À l’entrée, une dizaine de bouteilles d’huile d’olive Lidl nous intriguent. C’est de l’huile « exorcisée », nous explique le fidèle qui la vend, Serge, un des soutiens de l’association. On connaît les objets « bénits », mais « exorcisés »  ? Quand on lui demande la signification, il nous met entre les mains un livret de prières (5 euros  !) rassemblées par Patrick lui-même, dans lequel il explique que l’huile exorcisée « permet d’anéantir la puissance des démons » et qu’elle a « la propriété de débarrasser le corps de ce qui lui est néfaste ». Serge est conquis : « J’avais une tumeur à la main, j’ai mis de l’huile dessus, et quand les médecins ont effectué une nouvelle radio, en fait, ce n’était plus une tumeur mais un simple problème de calcification d’os. » Et comment s’utilise cette huile  ? « Vous pouvez masser une partie du corps malade, mais aussi l’utiliser en salade. » En salade  ! Grands dieux, ingérer de l’huile exorcisée  !? « Mais oui, ça protège le corps de l’intérieur  ! » Même à 10 euros la bouteille, toutes sont vendues à l’issue de la messe (dont une achetée par Charlie, car il fallait bien passer inaperçue…).

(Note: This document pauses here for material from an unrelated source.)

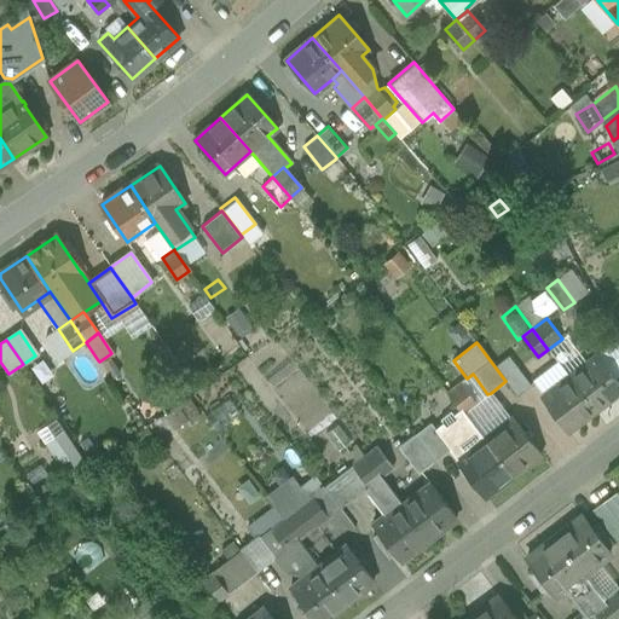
[(618,383),(596,354),(568,376),(595,410),(618,391),(618,383)]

Cette vente d’huile, c’est déjà une première entorse à la doctrine de l’Église catholique : pour elle, le commerce d’objets bénits ou exorcisés est condamné, et ce depuis plusieurs siècles. « À partir du moment où l’on vend un objet bénit ou exorcisé, la bénédiction tombe », nous explique même une bonne soeur, contactée pour l’occasion.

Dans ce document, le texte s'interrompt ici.